Tuscola has qualified for the postseason all but twice since 1994.
The senior players are hoping to be in the conversation for a bye to start the postseason, which the top 16 teams in every class can now qualify for.
Romine isn't sure how that might play out just yet.
"I think that's a reward in baseball, or maybe a basketball regional, where you're still going to play multiple times a week," Romine said. "In football, where you're not playing a football game for 14 straight days and you don't get to crank it up and gauge yourself at a real game speed, I think that's going to be a challenge, and how people are going to approach that is going to be interesting."
Tuscola's roster is eager to place itself among other Warriors teams that have succeeded in late October and November.

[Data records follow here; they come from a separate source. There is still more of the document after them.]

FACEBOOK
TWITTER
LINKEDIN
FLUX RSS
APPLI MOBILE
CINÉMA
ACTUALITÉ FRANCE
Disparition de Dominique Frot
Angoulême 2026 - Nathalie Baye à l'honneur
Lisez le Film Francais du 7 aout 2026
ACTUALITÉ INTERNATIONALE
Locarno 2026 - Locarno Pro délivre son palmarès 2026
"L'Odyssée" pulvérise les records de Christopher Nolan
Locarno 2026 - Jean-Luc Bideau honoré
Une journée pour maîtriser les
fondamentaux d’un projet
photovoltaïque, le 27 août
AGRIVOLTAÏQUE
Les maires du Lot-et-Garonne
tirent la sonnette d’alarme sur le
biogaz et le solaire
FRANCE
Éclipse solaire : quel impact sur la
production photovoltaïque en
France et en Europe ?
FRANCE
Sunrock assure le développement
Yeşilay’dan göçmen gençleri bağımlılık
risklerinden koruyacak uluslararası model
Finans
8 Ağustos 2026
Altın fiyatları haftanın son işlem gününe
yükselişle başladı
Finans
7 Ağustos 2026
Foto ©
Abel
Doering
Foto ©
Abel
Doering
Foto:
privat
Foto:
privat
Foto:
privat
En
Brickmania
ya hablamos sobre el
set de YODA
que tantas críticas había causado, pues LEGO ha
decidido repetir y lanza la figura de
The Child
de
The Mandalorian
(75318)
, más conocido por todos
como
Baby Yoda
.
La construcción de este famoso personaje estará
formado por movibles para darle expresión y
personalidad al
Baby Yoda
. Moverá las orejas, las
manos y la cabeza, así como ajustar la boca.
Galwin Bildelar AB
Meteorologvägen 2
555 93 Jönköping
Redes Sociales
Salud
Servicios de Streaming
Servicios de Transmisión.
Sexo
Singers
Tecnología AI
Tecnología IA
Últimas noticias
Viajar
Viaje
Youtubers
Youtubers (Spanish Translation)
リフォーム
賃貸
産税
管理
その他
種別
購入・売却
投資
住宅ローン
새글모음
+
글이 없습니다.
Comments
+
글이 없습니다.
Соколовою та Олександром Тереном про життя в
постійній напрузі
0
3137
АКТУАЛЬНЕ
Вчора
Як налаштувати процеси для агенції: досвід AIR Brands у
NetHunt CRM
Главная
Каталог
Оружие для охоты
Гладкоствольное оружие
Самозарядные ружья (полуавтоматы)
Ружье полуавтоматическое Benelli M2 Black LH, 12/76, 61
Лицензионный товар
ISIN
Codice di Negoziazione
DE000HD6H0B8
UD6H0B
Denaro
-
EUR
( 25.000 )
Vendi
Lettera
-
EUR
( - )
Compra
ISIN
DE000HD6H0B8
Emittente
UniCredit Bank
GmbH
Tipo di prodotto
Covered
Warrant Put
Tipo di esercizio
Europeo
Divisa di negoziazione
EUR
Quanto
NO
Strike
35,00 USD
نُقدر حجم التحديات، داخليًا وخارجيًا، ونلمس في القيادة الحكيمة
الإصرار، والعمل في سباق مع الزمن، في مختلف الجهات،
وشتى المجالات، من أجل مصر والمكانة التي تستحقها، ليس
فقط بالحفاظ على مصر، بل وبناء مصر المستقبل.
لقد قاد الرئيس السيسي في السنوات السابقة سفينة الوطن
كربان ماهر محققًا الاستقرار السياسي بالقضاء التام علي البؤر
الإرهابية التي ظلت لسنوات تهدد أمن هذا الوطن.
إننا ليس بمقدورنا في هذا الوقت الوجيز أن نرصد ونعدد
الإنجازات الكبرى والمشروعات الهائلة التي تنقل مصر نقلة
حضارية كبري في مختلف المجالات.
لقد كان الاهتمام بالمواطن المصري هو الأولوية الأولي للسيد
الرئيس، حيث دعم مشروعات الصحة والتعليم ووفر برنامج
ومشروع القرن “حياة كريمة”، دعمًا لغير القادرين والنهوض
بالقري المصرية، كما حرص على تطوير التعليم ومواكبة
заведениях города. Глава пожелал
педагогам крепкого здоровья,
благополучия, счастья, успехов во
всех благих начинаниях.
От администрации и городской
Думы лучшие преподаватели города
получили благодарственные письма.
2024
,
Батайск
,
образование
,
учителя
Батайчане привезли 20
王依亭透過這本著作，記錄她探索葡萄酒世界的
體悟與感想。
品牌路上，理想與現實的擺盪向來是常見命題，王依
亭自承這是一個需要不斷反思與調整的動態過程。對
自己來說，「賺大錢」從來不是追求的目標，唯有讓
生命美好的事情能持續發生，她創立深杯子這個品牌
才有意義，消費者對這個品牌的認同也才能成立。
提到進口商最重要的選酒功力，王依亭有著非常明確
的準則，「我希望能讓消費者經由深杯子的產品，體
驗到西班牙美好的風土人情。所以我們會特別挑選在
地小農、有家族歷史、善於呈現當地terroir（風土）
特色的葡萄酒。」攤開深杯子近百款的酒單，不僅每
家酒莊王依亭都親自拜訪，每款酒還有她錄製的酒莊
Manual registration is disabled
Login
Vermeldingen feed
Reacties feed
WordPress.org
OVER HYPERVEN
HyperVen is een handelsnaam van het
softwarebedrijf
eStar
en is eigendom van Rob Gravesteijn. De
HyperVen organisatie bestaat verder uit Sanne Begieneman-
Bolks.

Pettry remembers Tuscola's 2017 homecoming game being a big deal. He was in third grade at that point.
Vearil lives near the school and remembers walking to games with his parents.
Hornaday recalls the Warriors' rivalry series with Arcola — last contested in 2022 — drawing thousands of spectators to kick off the season.
"I learned a lot from watching those games — and especially being in the crowd," Hornaday said.
Pettry, Vearil and Hornaday have paid attention to the upgrades that have made their way to Memorial Field in recent years. The Warriors' home field received a large videoboard — 42 feet high and 26 feet wide — before the 2023 season.
The bleachers look markedly different than they did a decade ago.
Now, for these Tuscola seniors, it's all about filling the stands — and creating plenty of excitement.
"It'd be a lot better to see them full and packed out," Pettry said. "So yeah, we're ready. We've got something to prove.